The Pouty, Puffed-Out Charm Of 'The Gilded Age'
The latest period drama from the maker of 'Downton Abbey' is a visual confection, heavy on the splendid and the snooty
Julian Fellowes’ long-awaited new series is a gritty take on life in a council block in Luton. Just kidding! The Gilded Age is, obviously, a lavish period drama featuring beautiful frocks and heavy curtains and characters who say Dynasty-esque lines such as: “I may be a bastard, Mr Thorburn, but you are a fool, and of the two I think I know which I prefer. Good day to you, sir.”
It is set in 1880s New York, and chronicles the clash between old and new money. Made primarily for a US audience on HBO, its producers — who include Downton Abbey’s Gareth Neame — are at pains to remind viewers that this is from the Downton stable. The opening scenes take us below stairs to a flustered cook and a butler very similar to Downton’s Mr Carson.
Upstairs, the imperious Agnes van Rhijn (Christine Baranski) lives with her kindly sister, Ada (Cynthia Nixon). Agnes is appalled at the newcomers moving into the grand mansion across the street: robber baron George Russell and his hyper-ambitious wife, Bertha (Morgan Spector and Carrie Coon). Meanwhile, Agnes and Ada’s penniless Pennsylvanian niece, Marian, comes to live with them after her father dies.
Marian is played by Louisa Jacobson, who may have picked up some acting tips from her mother, Meryl Streep, and here makes a very strong television debut.
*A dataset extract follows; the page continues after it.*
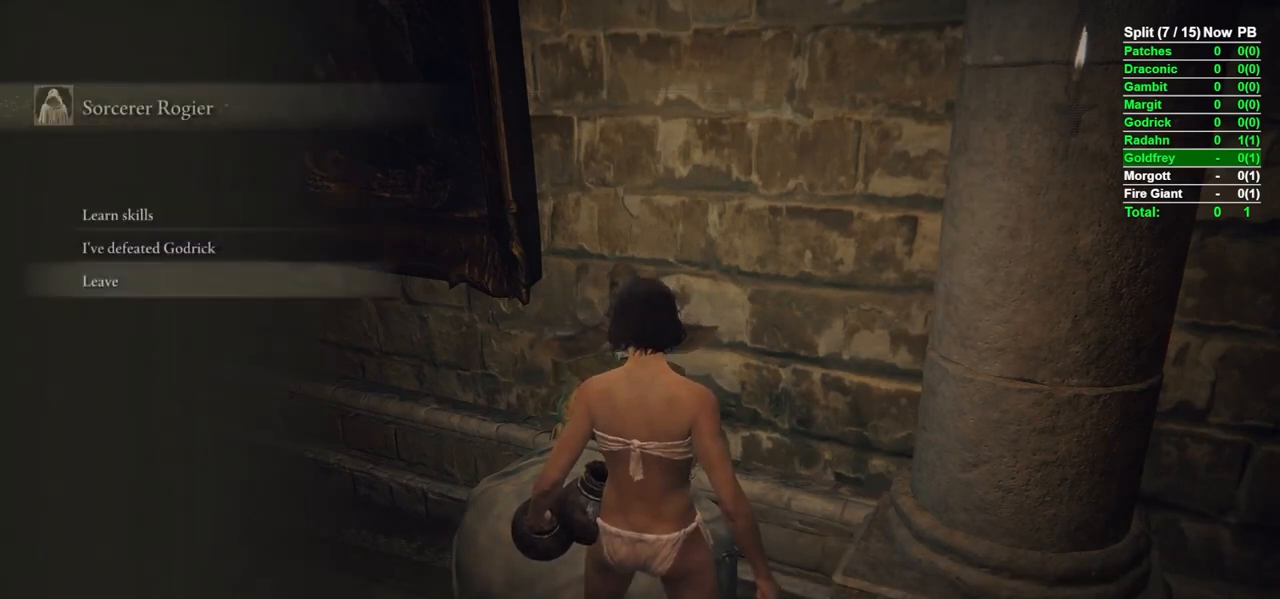
{"buttons": [], "left_stick": "center", "right_stick": "center", "events": [[233, "DPAD_UP", "down"], [317, "DPAD_UP", "up"], [417, "A", "down"], [450, "A", "up"]]}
Like us, Marian is a newcomer to this world, navigating its social mores. Agnes schools her on the class divide: “We only receive the ‘old’ people in this house. Not the new. Never the new. The old have been in charge since before the Revolution. They ruled justly until the new people invaded.”
It is handy to keep reminding oneself of this, because to 21st-century eyes there is little material difference between the new money Russells and everyone else.
They all have enormous houses and expensive attire. But there is a strict social code here, with which Fellowes is obsessed. I lost count of the times people namechecked “Mrs Astor” in breathless tones.
The show looks expensive, and if the exterior shots appear a little fake that is deliberate: this was Fifth Avenue in its earliest days, when shiny new houses were springing up as a showcase for conspicuous wealth.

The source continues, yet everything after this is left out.